#### [Problem requirements]
Return all lines in the material below that contain "storage".

#### [Dataset]
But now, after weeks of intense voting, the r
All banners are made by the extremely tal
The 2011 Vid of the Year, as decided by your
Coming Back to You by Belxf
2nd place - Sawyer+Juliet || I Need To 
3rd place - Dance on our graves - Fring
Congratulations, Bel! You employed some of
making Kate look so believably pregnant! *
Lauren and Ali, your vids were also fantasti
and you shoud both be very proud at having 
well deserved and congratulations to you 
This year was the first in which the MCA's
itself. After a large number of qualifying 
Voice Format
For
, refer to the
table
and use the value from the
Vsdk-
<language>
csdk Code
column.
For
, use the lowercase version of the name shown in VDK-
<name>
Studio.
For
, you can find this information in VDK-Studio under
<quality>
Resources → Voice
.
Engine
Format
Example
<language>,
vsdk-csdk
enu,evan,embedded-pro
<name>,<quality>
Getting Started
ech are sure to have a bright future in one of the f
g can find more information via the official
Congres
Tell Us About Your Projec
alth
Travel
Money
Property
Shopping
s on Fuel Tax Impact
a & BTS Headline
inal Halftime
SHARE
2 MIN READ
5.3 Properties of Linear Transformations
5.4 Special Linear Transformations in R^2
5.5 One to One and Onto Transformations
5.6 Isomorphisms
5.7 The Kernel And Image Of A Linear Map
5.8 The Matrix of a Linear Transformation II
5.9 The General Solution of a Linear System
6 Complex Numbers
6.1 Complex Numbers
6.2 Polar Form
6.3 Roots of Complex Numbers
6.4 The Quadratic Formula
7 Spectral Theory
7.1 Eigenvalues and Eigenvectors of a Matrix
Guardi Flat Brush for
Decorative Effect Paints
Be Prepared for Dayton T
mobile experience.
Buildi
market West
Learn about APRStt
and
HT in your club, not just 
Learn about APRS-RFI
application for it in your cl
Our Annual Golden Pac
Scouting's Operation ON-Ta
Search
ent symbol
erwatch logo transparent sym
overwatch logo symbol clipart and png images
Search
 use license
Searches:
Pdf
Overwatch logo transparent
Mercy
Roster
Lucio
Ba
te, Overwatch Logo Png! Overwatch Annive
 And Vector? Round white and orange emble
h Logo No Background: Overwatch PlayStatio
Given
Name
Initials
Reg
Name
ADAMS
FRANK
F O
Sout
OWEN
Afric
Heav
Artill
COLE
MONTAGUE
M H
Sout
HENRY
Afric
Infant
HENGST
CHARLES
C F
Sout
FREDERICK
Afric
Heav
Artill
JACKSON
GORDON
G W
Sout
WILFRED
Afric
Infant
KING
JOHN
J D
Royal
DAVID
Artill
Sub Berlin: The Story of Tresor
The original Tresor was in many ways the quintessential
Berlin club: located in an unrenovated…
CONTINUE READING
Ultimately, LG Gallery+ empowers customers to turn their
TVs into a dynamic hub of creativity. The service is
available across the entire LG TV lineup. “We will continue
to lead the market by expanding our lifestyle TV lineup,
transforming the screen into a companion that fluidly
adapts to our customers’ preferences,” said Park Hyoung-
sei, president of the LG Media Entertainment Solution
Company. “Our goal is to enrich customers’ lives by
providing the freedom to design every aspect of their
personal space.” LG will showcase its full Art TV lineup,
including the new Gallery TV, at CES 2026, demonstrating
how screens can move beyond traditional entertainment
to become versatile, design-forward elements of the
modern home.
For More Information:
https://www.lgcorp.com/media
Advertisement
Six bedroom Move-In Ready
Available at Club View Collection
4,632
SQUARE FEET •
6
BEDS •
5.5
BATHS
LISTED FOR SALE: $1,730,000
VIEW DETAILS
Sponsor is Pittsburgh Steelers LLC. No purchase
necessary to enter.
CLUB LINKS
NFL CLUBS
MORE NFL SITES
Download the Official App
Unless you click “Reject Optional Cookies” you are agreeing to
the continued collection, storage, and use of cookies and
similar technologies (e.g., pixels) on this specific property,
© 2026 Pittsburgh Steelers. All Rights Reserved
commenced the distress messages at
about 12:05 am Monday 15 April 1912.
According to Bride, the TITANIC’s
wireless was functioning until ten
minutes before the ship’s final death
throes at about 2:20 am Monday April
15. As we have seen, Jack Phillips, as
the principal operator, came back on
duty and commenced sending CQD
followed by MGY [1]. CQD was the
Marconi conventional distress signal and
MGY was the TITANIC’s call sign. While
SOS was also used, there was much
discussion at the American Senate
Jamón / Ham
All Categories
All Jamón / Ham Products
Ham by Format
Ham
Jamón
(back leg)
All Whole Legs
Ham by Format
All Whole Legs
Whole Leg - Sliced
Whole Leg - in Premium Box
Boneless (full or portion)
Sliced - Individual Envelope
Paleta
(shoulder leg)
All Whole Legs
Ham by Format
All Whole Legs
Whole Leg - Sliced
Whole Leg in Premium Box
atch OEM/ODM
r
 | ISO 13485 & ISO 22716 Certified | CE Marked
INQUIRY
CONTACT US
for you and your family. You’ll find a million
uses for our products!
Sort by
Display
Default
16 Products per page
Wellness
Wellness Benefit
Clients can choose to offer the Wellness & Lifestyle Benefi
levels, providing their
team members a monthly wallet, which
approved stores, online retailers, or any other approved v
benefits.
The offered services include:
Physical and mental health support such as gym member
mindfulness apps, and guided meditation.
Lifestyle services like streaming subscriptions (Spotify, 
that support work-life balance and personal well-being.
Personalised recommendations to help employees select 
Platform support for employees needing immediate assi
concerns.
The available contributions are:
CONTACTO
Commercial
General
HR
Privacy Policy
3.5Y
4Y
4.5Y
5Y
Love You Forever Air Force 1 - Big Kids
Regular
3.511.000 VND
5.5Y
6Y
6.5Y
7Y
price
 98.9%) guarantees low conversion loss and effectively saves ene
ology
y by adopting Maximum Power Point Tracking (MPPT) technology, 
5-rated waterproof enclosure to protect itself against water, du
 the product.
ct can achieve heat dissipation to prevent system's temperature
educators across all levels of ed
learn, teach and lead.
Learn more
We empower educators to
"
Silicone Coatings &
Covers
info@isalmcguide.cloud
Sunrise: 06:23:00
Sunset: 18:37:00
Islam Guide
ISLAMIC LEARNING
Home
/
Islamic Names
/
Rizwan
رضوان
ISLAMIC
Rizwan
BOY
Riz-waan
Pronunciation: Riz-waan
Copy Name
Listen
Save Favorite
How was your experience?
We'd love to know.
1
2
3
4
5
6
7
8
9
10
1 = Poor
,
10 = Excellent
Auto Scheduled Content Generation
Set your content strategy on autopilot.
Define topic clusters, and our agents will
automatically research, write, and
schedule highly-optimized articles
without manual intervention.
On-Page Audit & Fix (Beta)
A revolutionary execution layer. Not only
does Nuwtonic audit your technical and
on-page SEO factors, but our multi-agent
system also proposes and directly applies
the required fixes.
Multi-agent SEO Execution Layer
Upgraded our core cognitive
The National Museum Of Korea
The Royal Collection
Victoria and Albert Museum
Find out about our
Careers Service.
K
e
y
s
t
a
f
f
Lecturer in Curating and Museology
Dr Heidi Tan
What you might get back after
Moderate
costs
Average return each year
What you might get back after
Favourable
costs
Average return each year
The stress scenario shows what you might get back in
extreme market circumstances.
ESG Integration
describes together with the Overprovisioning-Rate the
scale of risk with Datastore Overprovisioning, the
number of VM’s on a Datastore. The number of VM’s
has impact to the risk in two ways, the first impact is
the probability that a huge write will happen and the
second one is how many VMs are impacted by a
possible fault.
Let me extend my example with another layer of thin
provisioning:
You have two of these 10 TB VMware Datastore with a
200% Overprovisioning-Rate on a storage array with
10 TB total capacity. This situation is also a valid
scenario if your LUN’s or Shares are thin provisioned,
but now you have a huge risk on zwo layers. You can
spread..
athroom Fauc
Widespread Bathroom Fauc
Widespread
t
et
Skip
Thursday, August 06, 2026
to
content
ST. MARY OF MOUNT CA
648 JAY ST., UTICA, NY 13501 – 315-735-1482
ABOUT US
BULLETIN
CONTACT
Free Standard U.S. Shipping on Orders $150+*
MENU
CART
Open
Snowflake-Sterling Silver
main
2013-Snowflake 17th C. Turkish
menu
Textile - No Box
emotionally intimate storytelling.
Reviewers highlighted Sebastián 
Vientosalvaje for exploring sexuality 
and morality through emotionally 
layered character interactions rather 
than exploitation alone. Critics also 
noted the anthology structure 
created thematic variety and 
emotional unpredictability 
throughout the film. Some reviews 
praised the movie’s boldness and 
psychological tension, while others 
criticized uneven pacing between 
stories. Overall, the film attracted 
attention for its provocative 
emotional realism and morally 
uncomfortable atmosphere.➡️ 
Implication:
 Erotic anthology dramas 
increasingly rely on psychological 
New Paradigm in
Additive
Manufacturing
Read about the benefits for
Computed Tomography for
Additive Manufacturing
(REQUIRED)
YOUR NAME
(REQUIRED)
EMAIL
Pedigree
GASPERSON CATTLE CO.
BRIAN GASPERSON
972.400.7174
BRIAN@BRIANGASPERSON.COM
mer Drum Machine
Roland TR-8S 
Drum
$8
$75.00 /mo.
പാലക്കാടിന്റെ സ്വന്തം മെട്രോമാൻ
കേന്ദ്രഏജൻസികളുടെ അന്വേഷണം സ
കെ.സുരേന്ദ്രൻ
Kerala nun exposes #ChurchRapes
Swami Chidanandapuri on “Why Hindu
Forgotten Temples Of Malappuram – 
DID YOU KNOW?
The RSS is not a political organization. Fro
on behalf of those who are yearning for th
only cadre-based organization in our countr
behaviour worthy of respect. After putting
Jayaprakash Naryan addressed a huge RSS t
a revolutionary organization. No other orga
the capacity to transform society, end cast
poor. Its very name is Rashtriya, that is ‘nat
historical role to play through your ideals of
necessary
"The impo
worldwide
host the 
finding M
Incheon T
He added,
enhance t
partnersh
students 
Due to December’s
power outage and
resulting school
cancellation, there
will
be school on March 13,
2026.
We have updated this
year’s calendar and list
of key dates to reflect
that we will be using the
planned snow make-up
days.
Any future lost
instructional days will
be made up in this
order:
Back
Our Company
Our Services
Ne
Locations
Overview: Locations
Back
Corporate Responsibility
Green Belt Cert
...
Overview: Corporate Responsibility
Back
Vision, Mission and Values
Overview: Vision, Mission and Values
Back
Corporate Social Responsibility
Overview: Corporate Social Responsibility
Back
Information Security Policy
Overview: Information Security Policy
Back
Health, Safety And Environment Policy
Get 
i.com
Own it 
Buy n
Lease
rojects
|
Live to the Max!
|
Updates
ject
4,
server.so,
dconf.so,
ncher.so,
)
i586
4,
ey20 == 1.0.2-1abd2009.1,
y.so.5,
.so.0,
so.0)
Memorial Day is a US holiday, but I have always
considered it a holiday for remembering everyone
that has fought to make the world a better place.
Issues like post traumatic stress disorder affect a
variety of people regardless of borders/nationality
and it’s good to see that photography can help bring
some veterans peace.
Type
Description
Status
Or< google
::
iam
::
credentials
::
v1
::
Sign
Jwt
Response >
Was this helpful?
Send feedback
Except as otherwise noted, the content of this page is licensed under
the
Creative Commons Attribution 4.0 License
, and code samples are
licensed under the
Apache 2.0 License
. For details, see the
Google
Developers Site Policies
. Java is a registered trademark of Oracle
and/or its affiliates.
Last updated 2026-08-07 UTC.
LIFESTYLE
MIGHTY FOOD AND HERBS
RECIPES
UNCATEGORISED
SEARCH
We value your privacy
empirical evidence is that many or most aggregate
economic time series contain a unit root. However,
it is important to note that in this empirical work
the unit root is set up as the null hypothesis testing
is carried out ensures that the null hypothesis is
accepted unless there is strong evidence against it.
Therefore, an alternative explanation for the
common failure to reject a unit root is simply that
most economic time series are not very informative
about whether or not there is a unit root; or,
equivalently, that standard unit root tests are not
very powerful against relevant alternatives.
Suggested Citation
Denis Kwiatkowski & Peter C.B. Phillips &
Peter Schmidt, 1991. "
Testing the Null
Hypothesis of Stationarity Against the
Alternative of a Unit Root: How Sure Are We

#### [Task result]
the continued collection, storage, and use of cookies and
200% Overprovisioning-Rate on a storage array with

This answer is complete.